People don't seem to realize that the ancient Aztec, Inca, Egyptians, etc. were actually "modern humans." They had the same intellectual ability we do. They were resourceful and came up with solutions we wouldn't think of today.

Yeah, some of their knowledge and skills were lost. Humans seem to have an urge to return to a "Dark Ages" every so often, going on rampages to destroy whatever civilization has developed in their area. Looking around, it wouldn't surprise me if we're heading into one now.

Some day people may look at our technology and wonder how we did it. Of course they're so much more "modern" than we were, and we must have been too stupid to think of all this tech ourselves. Therefore...Aliens!
 
I suspect (but am not sure) that man has advanced technology and knowledge more in the past ~150 years than all the millions of years before. Makes me wonder what the next 150 years holds for man, here on earth, if we don't do something extra stupid.
 
...if we don't do something extra stupid.
I could argue that we are already doing a lot of pretty stupid things. We used to say people would "avoid it like the plague." Then we had a plague. A lot of people not only didn't avoid it, but denied it. Of course nuclear weapons come to mind, as does the global trend toward nationalism and dictatorship. People are actively supporting this, going to rallies, waving banners, and generally demanding that civilization as we know it be violently torn down. It's not too hard to imagine these trends reaching a tipping point.
 
That seems extraordinarily glib. And we know, this, how? How do we know that traversing these dimensions will get us to our destination "faster"? For that matter how do we know it will get us to our destination in the time reference we want?

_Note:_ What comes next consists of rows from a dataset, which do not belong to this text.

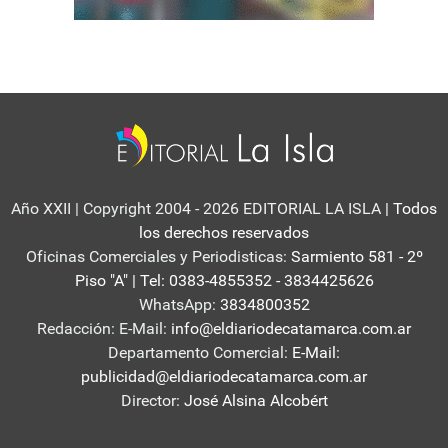
Año XXII | Copyright 2004 - 2026 EDITORIAL LA ISLA
| Todos
los derechos reservados
Oficinas Comerciales y Periodisticas:
Sarmiento 581 - 2º
Piso "A" | Tel: 0383-4855352 - 3834425626
WhatsApp:
3834800352
Redacción: E-Mail:
info@eldiariodecatamarca.com.ar
Departamento Comercial:
E-Mail:
publicidad@eldiariodecatamarca.com.ar
Director:
José Alsina Alcobért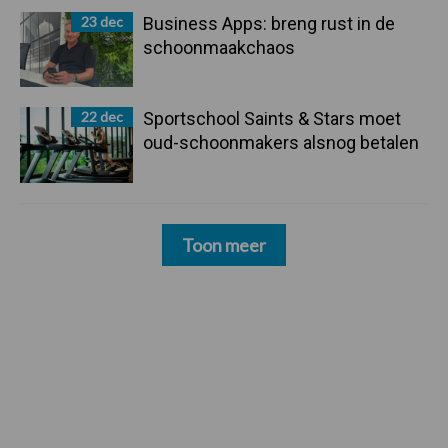
23 dec
Business Apps: breng rust in de
schoonmaakchaos
22 dec
Sportschool Saints & Stars moet
oud-schoonmakers alsnog betalen
Toon meer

People have a tendency to project fantastic scientific advances onto theoretical crumbs of knowledge. I call this the "picking out the paint color for the starship's warp engines" syndrome.

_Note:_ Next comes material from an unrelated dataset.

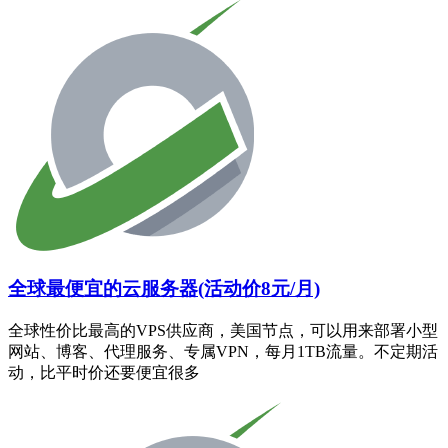
全球最便宜的云服务器(活动价8元/月)
全球性价比最高的VPS供应商，美国节点，可以用来部署小型
网站、博客、代理服务、专属VPN，每月1TB流量。不定期活
动，比平时价还要便宜很多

Of course nobody can know. I like the warp engine color, cart before the horse thing. With the extra dimensions thing, the way the math works, as I (barely) understand it, is that things can be "at the same place at the same time." But the idea that the limit associated with moving through our subset of three spacial dimensions would be the same when seven more dimensions are added seems unlikely. But you're right, it's a guess. Unfortunately, when I meet "The Seven", I'll not be willing or able to come back and admit that the speed limit holds in the 11 dimension universe. Even if I wanted to explain it, no ape brain could understand it.